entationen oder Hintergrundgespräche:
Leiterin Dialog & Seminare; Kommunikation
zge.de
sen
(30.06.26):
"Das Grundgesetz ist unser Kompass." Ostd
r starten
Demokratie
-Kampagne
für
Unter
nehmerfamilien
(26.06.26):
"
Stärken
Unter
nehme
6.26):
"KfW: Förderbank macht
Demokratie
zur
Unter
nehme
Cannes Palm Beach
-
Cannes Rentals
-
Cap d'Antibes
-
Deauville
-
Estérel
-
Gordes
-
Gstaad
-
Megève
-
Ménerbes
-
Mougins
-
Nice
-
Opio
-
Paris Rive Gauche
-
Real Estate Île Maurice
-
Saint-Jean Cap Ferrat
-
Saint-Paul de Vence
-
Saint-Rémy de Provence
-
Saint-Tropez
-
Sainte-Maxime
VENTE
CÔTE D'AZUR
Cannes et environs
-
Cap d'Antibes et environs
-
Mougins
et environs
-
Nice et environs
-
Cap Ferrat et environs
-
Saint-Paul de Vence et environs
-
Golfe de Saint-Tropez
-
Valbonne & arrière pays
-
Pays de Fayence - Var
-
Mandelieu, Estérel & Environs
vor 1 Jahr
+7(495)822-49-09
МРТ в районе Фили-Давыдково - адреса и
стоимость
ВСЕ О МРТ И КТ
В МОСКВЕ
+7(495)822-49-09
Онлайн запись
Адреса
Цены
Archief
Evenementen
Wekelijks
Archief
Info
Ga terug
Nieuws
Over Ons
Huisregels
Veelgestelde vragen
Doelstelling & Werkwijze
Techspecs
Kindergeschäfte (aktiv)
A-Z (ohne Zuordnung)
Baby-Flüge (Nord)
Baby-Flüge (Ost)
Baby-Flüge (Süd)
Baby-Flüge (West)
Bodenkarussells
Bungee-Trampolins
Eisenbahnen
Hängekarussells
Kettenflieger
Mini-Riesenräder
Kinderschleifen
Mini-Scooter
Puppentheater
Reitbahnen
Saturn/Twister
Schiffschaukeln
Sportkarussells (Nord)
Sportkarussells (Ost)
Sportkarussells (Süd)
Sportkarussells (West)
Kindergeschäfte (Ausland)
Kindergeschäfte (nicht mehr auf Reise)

WHAT YOU WILL DO | Please write the full listing out again, exactly.

RESPONSE AREA |
entationen oder Hintergrundgespräche:
Leiterin Dialog & Seminare; Kommunikation
zge.de
sen
(30.06.26):
"Das Grundgesetz ist unser Kompass." Ostd
r starten
Demokratie
-Kampagne
für
Unter
nehmerfamilien
(26.06.26):
"
Stärken
Unter
nehme
6.26):
"KfW: Förderbank macht
Demokratie
zur
Unter
nehme
Cannes Palm Beach
-
Cannes Rentals
-
Cap d'Antibes
-
Deauville
-
Estérel
-
Gordes
-
Gstaad
-
Megève
-
Ménerbes
-
Mougins
-
Nice
-
Opio
-
Paris Rive Gauche
-
Real Estate Île Maurice
-
Saint-Jean Cap Ferrat
-
Saint-Paul de Vence
-
Saint-Rémy de Provence
-
Saint-Tropez
-
Sainte-Maxime
VENTE
CÔTE D'AZUR
Cannes et environs
-
Cap d'Antibes et environs
-
Mougins
et environs
-
Nice et environs
-
Cap Ferrat et environs
-
Saint-Paul de Vence et environs
-
Golfe de Saint-Tropez
-
Valbonne & arrière pays
-
Pays de Fayence - Var
-
Mandelieu, Estérel & Environs
vor 1 Jahr
+7(495)822-49-09
МРТ в районе Фили-Давыдково - адреса и
стоимость
ВСЕ О МРТ И КТ
В МОСКВЕ
+7(495)822-49-09
Онлайн запись
Адреса
Цены
Archief
Evenementen
Wekelijks
Archief
Info
Ga terug
Nieuws
Over Ons
Huisregels
Veelgestelde vragen
Doelstelling & Werkwijze
Techspecs
Kindergeschäfte (aktiv)
A-Z (ohne Zuordnung)
Baby-Flüge (Nord)
Baby-Flüge (Ost)
Baby-Flüge (Süd)
Baby-Flüge (West)
Bodenkarussells
Bungee-Trampolins
Eisenbahnen
Hängekarussells
Kettenflieger
Mini-Riesenräder
Kinderschleifen
Mini-Scooter
Puppentheater
Reitbahnen
Saturn/Twister
Schiffschaukeln
Sportkarussells (Nord)
Sportkarussells (Ost)
Sportkarussells (Süd)
Sportkarussells (West)
Kindergeschäfte (Ausland)
Kindergeschäfte (nicht mehr auf Reise)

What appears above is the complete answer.